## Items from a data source

########

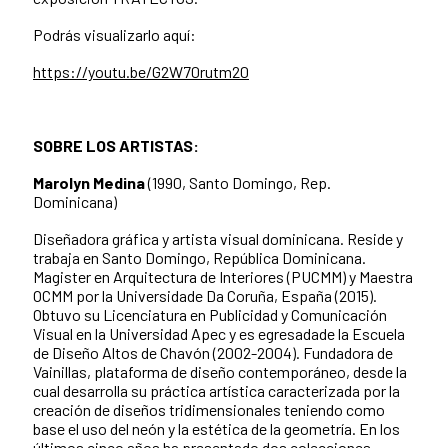
Podrás visualizarlo aquí:
https://youtu.be/G2W70rutm20
SOBRE LOS ARTISTAS:
Marolyn Medina
(1990, Santo Domingo, Rep.
Dominicana)
Diseñadora gráfica y artista visual dominicana. Reside y
trabaja en Santo Domingo, República Dominicana.
Magister en Arquitectura de Interiores (PUCMM) y Maestra
OCMM por la Universidade Da Coruña, España (2015).
Obtuvo su Licenciatura en Publicidad y Comunicación
Visual en la Universidad Apec y es egresadade la Escuela
de Diseño Altos de Chavón (2002-2004). Fundadora de
Vainillas, plataforma de diseño contemporáneo, desde la
cual desarrolla su práctica artística caracterizada por la
creación de diseños tridimensionales teniendo como
base el uso del neón y la estética de la geometría. En los
últimos cinco años ha presentado dos colecciones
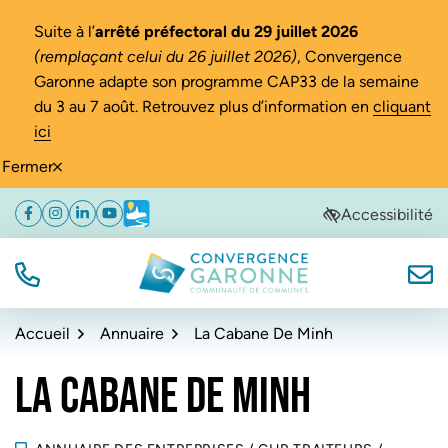
Gestion des traceurs
Suite à l’
arrêté préfectoral du 29 juillet 2026
(remplaçant celui du 26 juillet 2026)
, Convergence
Garonne adapte son programme CAP33 de la semaine
du 3 au 7 août. Retrouvez plus d’information en
cliquant
ici
Fermer
Aller
Aller
Aller
Accessibilité
Facebook
(ouverture dans un nouvel onglet)
Instagram
(ouverture dans un nouvel onglet)
Linkedin
(ouverture dans un nouvel onglet)
YouTube
(ouverture dans un nouvel onglet)
Météo
(ouverture dans un nouvel onglet)
à
au
au
la
contenu
pied
navigation
de
TÉL.
NOUS
Convergence Garonne
page
Accueil
Annuaire
La Cabane De Minh
LA CABANE DE MINH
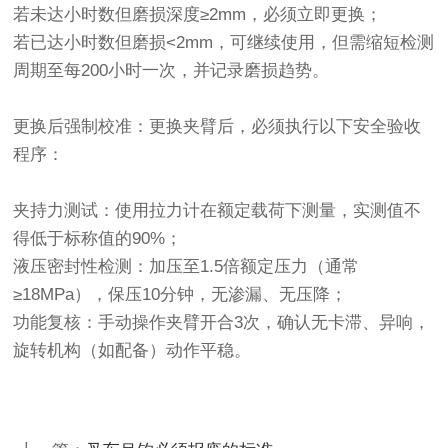
若未达小时数但磨损深度≥2mm，‌必须立即更换‌；
若已达小时数但磨损<2mm，可继续使用，但需‌缩短检测
周期至每200小时一次‌，并记录磨损趋势。
更换后强制校准‌：更换夹臂后，‌必须执行以下安全验收
程序‌：
夹持力测试‌：使用拉力计在额定载荷下测量，实测值不
得低于标称值的90%；
液压密封性检测‌：加压至1.5倍额定压力（通常
≥18MPa），保压10分钟，无渗漏、无压降；
功能复核‌：手动操作夹臂开合3次，确认无卡滞、异响，
旋转机构（如配备）动作平稳。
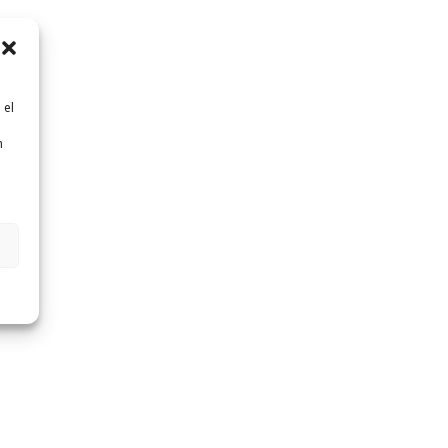
 el
n
n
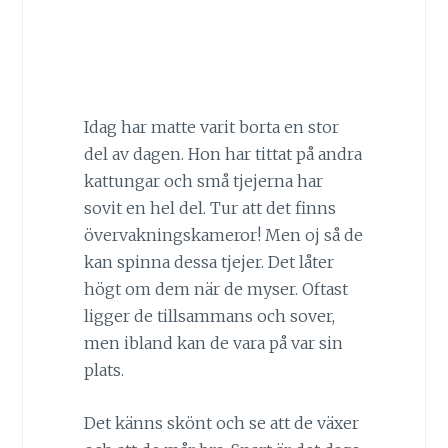
Idag har matte varit borta en stor
del av dagen. Hon har tittat på andra
kattungar och små tjejerna har
sovit en hel del. Tur att det finns
övervakningskameror! Men oj så de
kan spinna dessa tjejer. Det låter
högt om dem när de myser. Oftast
ligger de tillsammans och sover,
men ibland kan de vara på var sin
plats.
Det känns skönt och se att de växer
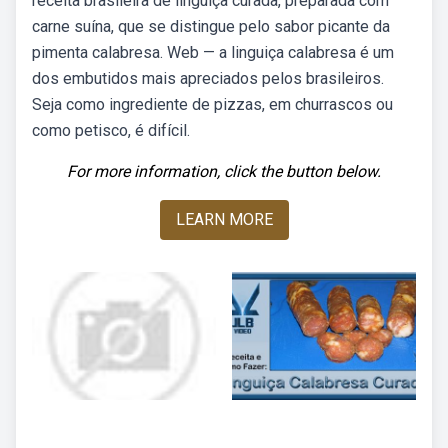
receita brasileira de linguiça curada, preparada com
carne suína, que se distingue pelo sabor picante da
pimenta calabresa. Web — a linguiça calabresa é um
dos embutidos mais apreciados pelos brasileiros.
Seja como ingrediente de pizzas, em churrascos ou
como petisco, é difícil.
For more information, click the button below.
LEARN MORE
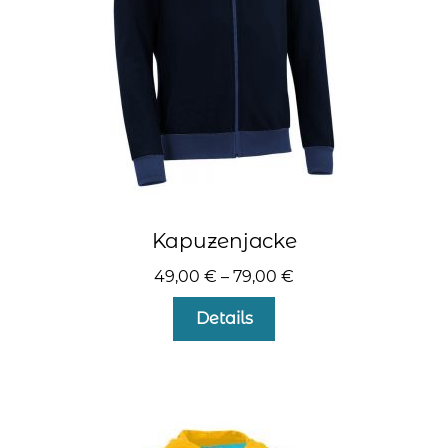
der
Produktseite
gewählt
werden
Kapuzenjacke
49,00
€
–
79,00
€
Dieses
Details
Produkt
weist
mehrere
Varianten
auf.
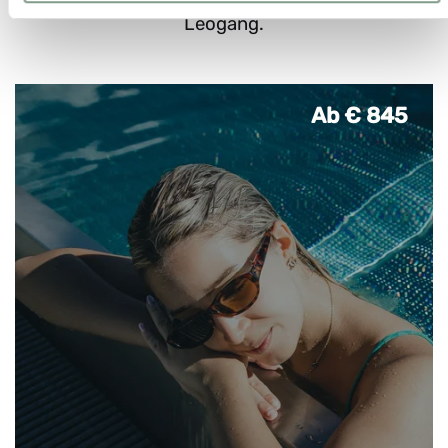
Leogang.
Ab € 845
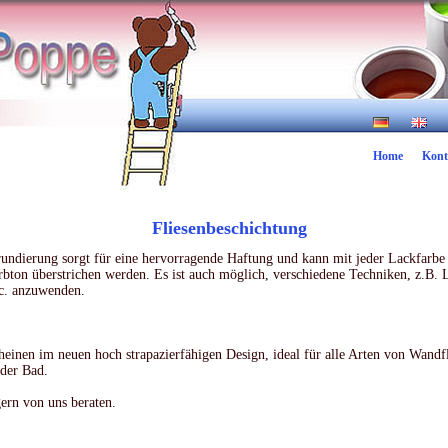
Home
Kont
Fliesenbeschichtung
rundierung sorgt für eine hervorragende Haftung und kann mit jeder Lackfarbe
ton überstrichen werden. Es ist auch möglich, verschiedene Techniken, z.B. 
tc. anzuwenden.
cheinen im neuen hoch strapazierfähigen Design, ideal für alle Arten von Wandf
der Bad.
gern von uns beraten.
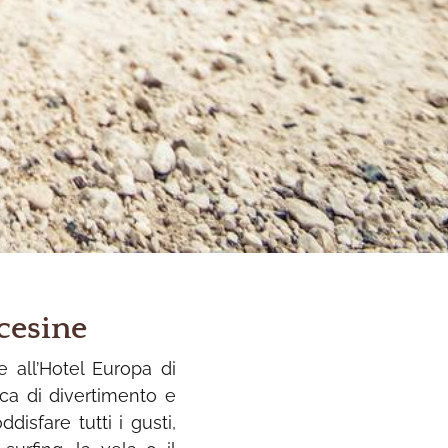
cesine
e all’Hotel Europa di
rca di divertimento e
isfare tutti i gusti,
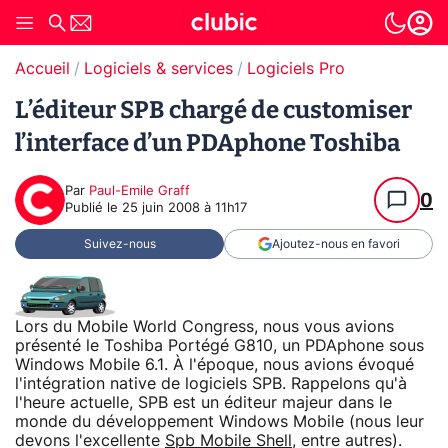
Accueil
Logiciels & services
Logiciels Pro
L’éditeur SPB chargé de customiser
l’interface d’un PDAphone Toshiba
Par
Paul-Emile Graff
0
Publié le
25 juin 2008 à 11h17
Suivez-nous
Ajoutez-nous en favori
Lors du Mobile World Congress, nous vous avions
présenté le Toshiba Portégé G810, un PDAphone sous
Windows Mobile 6.1. À l'époque, nous avions évoqué
l'intégration native de logiciels SPB. Rappelons qu'à
l'heure actuelle, SPB est un éditeur majeur dans le
monde du développement Windows Mobile (nous leur
devons l'excellente
Spb Mobile Shell
, entre autres).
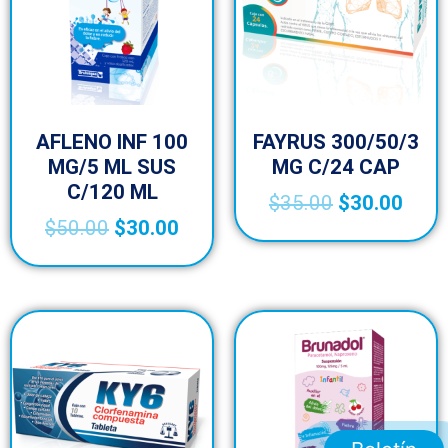
AFLENO INF 100
FAYRUS 300/50/3
MG/5 ML SUS
MG C/24 CAP
C/120 ML
$
35.00
$
30.00
$
50.00
$
30.00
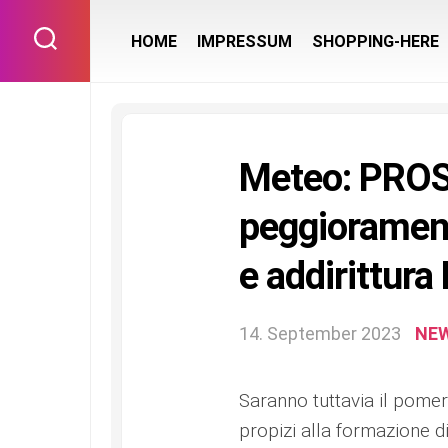
Skip
to
HOME
IMPRESSUM
SHOPPING-HERE
content
Meteo: PROS
peggiorament
e addirittura
14. September 2023
NE
Saranno tuttavia il pomer
propizi alla formazione d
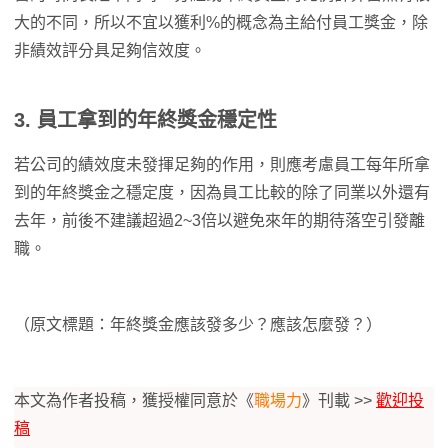
大的不同，所以不宜以獲利%的概念為主給付員工獎金，除
非績效評分具足夠信效度。
3.
員工拿到的年終獎金穩定性
若公司的績效度未發揮足夠的作用，則應考慮員工每年所拿
到的年終獎金之穩定度，因為員工比較的除了同業以外還有
去年，前後不建議超過2~3倍以避免來年的期待落空引發離
職。
（原文標題：年終獎金應該發多少？應該怎麼發？）
本文為作者投稿，獲授權同意於《
職場力
》刊載 >>
歡迎投
稿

########

## Problem details
In the listing above, identify every line that contains the string "Mobile", and copy each such line.

## Response to the exercise
Lors du Mobile World Congress, nous vous avions
Windows Mobile 6.1. À l'époque, nous avions évoqué
monde du développement Windows Mobile (nous leur
Spb Mobile Shell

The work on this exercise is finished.